DIRECTIONS FOR THIS TASK
Retype, word for word, only the lines from the one containing "wall clock [707,140,763,185]" through the last line of the listing below. Pictures do not belong in the result.

AVAILABLE RECORDS

=====

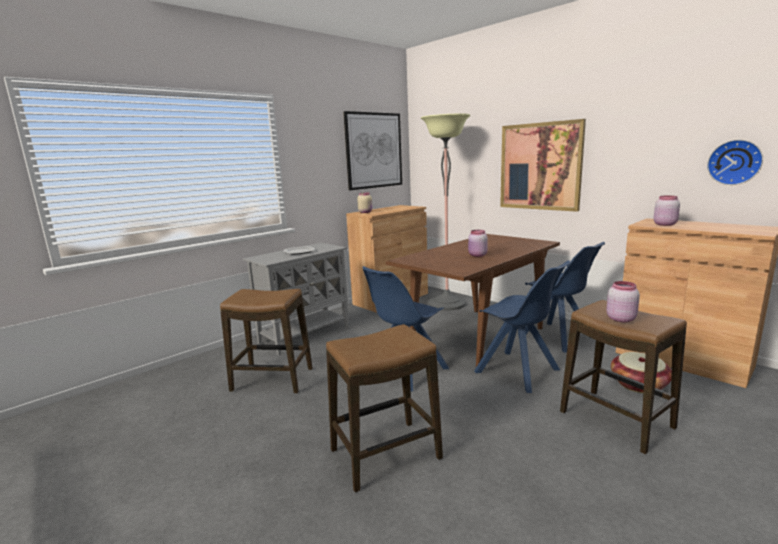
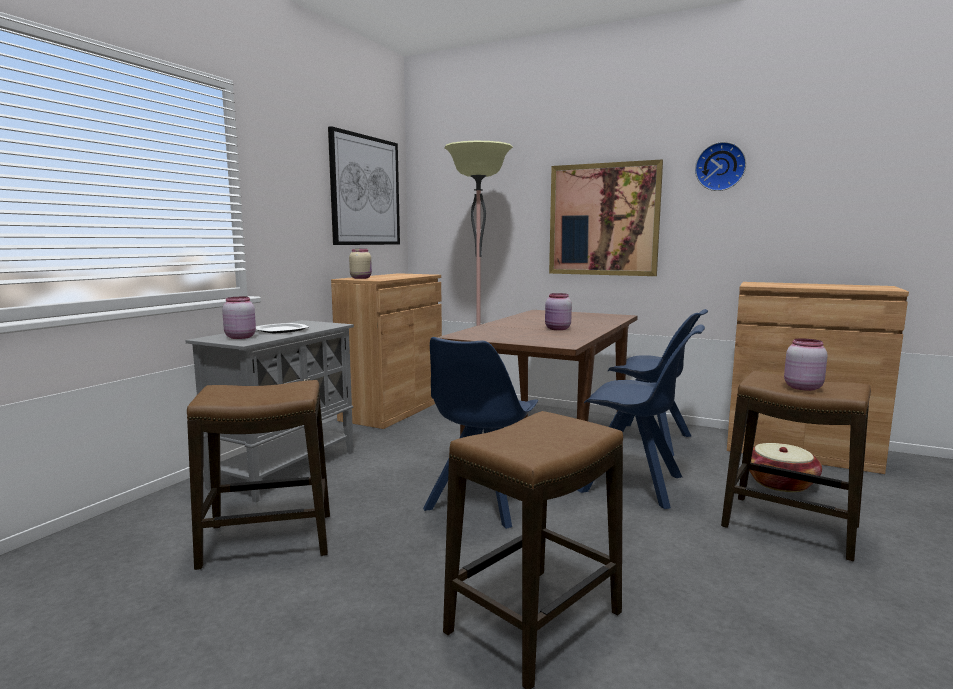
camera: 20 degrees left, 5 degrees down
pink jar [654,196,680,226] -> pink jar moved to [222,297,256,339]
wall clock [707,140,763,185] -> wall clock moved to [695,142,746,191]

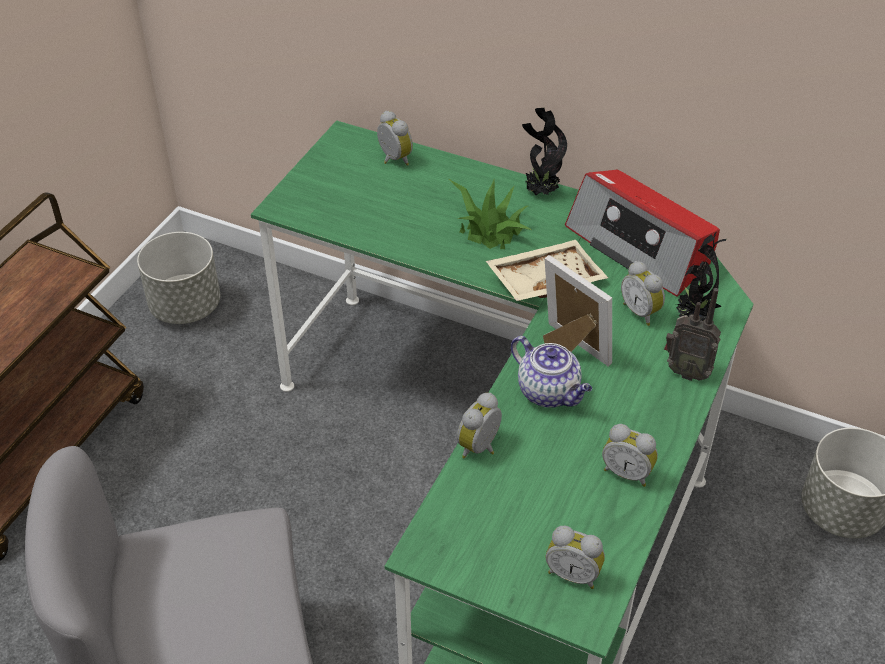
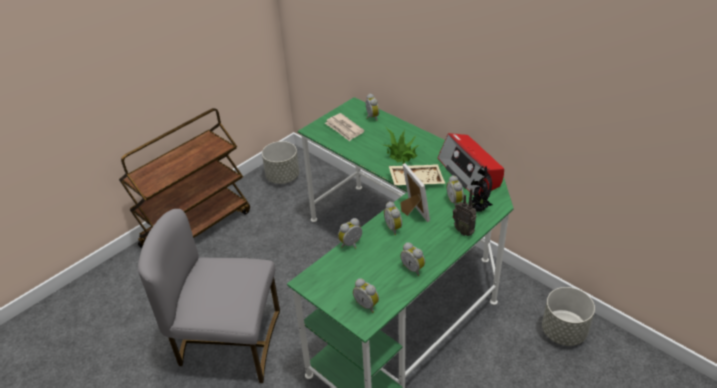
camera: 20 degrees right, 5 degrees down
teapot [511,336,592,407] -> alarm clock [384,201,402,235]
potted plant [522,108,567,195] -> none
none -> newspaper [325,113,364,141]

=====

RESULT OF THIS EXERCISE
wall clock [707,140,763,185] -> wall clock moved to [695,142,746,191]

camera: 20 degrees right, 5 degrees down
teapot [511,336,592,407] -> alarm clock [384,201,402,235]
potted plant [522,108,567,195] -> none
none -> newspaper [325,113,364,141]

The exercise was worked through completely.